A DIALOGUE BETWEEN WORLDVIEWS "EITHER/OR"

Masks and Emptiness

Either/Or is organized as a comprehensive dialogue between a younger aesthete and an older ethicist.

The aesthete lives a bohemian existence. He celebrates everything beautiful in this world, loves the enchantment of the theatre, writes rapturously about Mozart’s Don Giovanni, hates the petty bourgeois lifestyle, and desires the intensity and sublimity of momentary pleasures. 

He is fond of donning masks, but his many disguises are really a strategy for hiding his lack of identity.

He isn’t able to bring order and direction to his existence and he’s lost his existential freedom of movement: “I feel like a piece in a chess game must feel when the opponent says: ‘that piece can’t be moved.’”     

 

The Art of Seduction

The first part of Either/Or ends with “The Seducer’s Diary,” in which Johannes the Seducer slyly manages to ease his way into the existence of the innocent Cordelia, awakening her desire and running away with her virtue in the last pages of the book.

While it is a matter of numbers for Don Giovanni—1003 in Spain alone—Johannes is interested in seduction as an intriguing psychological process.

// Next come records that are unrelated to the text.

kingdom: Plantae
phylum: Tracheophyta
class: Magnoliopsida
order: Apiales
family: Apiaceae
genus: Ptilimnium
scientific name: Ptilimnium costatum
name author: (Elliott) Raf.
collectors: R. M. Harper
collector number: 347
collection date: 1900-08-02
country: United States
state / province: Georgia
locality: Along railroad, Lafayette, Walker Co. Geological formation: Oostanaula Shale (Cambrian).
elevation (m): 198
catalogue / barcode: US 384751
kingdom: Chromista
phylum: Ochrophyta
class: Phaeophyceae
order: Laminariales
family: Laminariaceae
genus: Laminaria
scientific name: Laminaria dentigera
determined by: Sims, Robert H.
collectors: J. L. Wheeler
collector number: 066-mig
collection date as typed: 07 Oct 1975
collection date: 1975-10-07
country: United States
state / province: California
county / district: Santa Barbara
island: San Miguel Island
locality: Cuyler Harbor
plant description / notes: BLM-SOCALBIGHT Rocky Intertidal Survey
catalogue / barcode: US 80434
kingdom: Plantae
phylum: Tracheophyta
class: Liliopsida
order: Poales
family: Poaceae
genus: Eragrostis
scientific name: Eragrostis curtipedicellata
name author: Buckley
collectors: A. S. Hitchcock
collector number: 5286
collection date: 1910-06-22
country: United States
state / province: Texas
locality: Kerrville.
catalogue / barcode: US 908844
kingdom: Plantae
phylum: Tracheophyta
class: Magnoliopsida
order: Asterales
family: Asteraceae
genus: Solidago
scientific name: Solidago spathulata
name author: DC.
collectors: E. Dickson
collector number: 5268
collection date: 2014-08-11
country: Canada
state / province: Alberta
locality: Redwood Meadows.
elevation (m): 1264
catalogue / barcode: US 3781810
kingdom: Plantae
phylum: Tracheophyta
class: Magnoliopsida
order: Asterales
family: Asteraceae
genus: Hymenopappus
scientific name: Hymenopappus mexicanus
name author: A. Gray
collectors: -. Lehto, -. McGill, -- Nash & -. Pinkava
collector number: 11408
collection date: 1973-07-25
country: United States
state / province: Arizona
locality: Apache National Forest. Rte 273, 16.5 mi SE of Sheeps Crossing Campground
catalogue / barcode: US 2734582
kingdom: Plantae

“The Seducer’s Diary” caused a sensation in its own time and, justified or not, was tied to Kierkegaard own engagement. “It is revolting, disgusting, and shocking” wrote one of the leading cultural critics, Johan Ludvig Heiberg, when he spoke of the diary.

The Necessity of Choice

Kierkegaard’s reputation as the father of existentialism can be traced in large part to the ethicist figure from the second part of Either/Or, Judge Wilhelm, who underscores the importance of making choices, of taking ownership of oneself. For a human being does not passively develop into the self he or she ought to become. The process can go wrong along with way and a person can become someone different from who he or she was constituted to be. To become oneself in the stricter sense, a person must appropriate, choose, or receive him- or herself. Formulated paradoxically, becoming oneself means becoming someone different from the self one was before one began to become oneself.

Wilhelm himself is a married man and offers a host of examples from his own experience of the necessity of choice, and presents an extended defense of the legitimacy of marriage. From beginning to end, Wilhelm insists that it is a matter of becoming the “general editor” of one’s own life, thereby becoming the active and culpable protagonist of one’s own life narrative:           

"The individual becomes aware of himself as this particular individual, with this abilities, these proclivities, these desires, these passions, influenced by these particular surroundings, as this particular product of this particular social environment. And as he becomes aware of all this, he takes responsibility for it." - (Journalen EE. Source: SKS.dk)

 

Stages on Life’s Way

The aesthetic, the ethical, and the religious are different perspectives of existence, different ways to deal with—or fail to deal with—existential problems and religious possibilities, different ways to approach oneself, or to remain at a distance from oneself.